§ **Qué se pide**:
(A) Resume con menos palabras el párrafo del texto sobre las mitocondrias que empieza con "Las mitocondrias son los principales orgánulos". Conserva sus datos principales.
(B) Copia del texto sobre las mitocondrias el fragmento que va desde "Las mitocondrias son" hasta "vías metabólicas celulares4,5.", sin cambiar nada.

Las mitocondrias son los principales orgánulos metabólicos de la célula1. Estos orgánulos especializados encerrados en membrana utilizan moléculas de nutrientes para producir energía en forma de trifosfato de adenosina (ATP) por OXPHOS. Este proceso se basa en la transferencia de electrones de moléculas donantes en una serie de reacciones redox en el ETC2. La CoQ es el único lípido redox-activo que se produce endógenamente en todas las membranas celulares y lipoproteínas circulantes que muestra función antioxidante3. Es un componente esencial de la ETC, transfiriendo electrones del complejo I dependiente de NADH y del complejo II dependiente de FADH2 al complejo III, aunque muchas otras reductasas pueden impulsar la reducción de la CoQ mitocondrial a ubiquinol como paso obligatorio en múltiples vías metabólicas celulares4,5.

§ **Información proporcionada**:
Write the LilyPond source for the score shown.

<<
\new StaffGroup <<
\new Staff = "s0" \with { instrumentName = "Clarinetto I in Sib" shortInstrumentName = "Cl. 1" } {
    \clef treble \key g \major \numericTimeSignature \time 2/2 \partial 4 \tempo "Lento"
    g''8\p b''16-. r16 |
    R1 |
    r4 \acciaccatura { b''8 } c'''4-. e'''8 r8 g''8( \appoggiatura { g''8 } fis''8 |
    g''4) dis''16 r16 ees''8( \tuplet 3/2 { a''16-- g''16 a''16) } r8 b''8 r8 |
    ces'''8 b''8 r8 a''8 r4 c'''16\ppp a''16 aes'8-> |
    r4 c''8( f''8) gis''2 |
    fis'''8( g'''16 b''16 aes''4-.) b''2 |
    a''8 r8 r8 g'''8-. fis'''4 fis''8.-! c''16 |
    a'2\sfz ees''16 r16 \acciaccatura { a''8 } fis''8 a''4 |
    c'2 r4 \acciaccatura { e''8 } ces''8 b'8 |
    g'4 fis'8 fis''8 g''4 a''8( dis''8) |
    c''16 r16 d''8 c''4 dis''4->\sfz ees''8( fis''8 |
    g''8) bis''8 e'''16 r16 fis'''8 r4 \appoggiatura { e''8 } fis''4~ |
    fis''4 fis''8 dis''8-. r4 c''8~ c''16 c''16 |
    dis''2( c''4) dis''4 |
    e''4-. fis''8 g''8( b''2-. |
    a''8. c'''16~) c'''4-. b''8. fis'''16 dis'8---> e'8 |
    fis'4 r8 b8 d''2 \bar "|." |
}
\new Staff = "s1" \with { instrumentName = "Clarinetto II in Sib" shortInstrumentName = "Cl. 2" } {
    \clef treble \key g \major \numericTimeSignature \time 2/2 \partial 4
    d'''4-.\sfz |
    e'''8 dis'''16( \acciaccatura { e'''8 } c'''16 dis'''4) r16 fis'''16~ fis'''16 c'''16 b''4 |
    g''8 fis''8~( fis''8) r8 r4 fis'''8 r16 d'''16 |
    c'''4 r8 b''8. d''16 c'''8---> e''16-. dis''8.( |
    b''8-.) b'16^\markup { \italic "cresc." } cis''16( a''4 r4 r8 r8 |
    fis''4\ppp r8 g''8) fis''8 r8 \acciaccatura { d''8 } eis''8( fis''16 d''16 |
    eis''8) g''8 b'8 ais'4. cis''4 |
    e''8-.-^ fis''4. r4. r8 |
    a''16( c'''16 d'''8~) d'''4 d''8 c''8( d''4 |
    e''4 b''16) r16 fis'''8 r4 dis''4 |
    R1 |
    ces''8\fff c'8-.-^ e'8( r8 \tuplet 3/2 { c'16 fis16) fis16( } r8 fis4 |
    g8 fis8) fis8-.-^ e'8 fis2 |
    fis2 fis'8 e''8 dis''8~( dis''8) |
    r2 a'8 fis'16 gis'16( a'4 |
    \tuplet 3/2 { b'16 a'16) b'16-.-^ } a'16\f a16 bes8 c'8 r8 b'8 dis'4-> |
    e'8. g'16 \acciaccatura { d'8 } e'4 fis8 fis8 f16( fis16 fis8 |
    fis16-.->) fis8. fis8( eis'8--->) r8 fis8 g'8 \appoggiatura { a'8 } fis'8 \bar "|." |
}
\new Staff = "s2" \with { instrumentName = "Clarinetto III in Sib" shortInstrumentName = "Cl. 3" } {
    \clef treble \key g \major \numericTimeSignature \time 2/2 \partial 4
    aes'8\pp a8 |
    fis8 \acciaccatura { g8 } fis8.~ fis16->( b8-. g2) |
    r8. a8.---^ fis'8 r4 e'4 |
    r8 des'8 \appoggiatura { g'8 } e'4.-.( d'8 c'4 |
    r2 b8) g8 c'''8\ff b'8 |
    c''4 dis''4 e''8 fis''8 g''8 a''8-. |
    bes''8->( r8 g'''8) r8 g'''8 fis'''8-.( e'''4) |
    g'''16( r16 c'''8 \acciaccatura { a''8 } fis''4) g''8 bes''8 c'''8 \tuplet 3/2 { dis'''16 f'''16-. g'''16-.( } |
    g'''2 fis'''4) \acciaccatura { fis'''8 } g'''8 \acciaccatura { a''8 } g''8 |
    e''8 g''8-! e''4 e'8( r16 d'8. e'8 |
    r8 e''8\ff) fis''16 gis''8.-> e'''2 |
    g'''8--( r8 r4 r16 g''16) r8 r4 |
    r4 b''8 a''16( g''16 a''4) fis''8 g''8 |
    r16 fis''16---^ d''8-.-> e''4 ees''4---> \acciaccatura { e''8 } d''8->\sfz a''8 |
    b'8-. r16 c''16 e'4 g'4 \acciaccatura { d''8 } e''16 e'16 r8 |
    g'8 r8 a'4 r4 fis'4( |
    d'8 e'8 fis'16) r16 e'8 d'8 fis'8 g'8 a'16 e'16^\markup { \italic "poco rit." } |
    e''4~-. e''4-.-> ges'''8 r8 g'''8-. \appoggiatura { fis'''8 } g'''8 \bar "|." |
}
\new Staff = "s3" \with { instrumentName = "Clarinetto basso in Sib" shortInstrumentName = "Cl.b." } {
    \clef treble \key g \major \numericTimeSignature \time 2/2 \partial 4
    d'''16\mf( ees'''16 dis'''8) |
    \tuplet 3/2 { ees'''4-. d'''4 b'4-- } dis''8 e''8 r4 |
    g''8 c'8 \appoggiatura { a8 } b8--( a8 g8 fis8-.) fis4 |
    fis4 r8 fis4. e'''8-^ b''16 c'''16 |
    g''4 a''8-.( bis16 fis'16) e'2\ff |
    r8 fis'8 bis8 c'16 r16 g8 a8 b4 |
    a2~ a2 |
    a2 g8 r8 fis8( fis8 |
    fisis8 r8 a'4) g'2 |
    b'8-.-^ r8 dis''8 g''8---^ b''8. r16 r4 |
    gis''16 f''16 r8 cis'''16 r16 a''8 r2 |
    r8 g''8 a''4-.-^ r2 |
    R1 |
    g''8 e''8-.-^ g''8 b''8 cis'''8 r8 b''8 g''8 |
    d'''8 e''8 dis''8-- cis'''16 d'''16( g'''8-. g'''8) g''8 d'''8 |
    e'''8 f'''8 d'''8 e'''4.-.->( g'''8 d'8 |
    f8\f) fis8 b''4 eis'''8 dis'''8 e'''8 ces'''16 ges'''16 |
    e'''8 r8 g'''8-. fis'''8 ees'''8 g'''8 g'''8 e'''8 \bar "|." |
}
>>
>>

§ **Respuestas**:
(A) Las mitocondrias, principales orgánulos metabólicos de la célula, usan moléculas de nutrientes para producir energía en forma de ATP mediante OXPHOS. Este proceso se basa en la transferencia de electrones en una serie de reacciones redox en la ETC. La CoQ es el único lípido redox-activo de producción endógena presente en todas las membranas celulares y lipoproteínas circulantes, y tiene función antioxidante. En la ETC es esencial, ya que transfiere electrones de los complejos I (dependiente de NADH) y II (dependiente de FADH2) al complejo III. Además, muchas otras reductasas pueden reducirla a ubiquinol en múltiples vías metabólicas.

(B)
Las mitocondrias son los principales orgánulos metabólicos de la célula1. Estos orgánulos especializados encerrados en membrana utilizan moléculas de nutrientes para producir energía en forma de trifosfato de adenosina (ATP) por OXPHOS. Este proceso se basa en la transferencia de electrones de moléculas donantes en una serie de reacciones redox en el ETC2. La CoQ es el único lípido redox-activo que se produce endógenamente en todas las membranas celulares y lipoproteínas circulantes que muestra función antioxidante3. Es un componente esencial de la ETC, transfiriendo electrones del complejo I dependiente de NADH y del complejo II dependiente de FADH2 al complejo III, aunque muchas otras reductasas pueden impulsar la reducción de la CoQ mitocondrial a ubiquinol como paso obligatorio en múltiples vías metabólicas celulares4,5.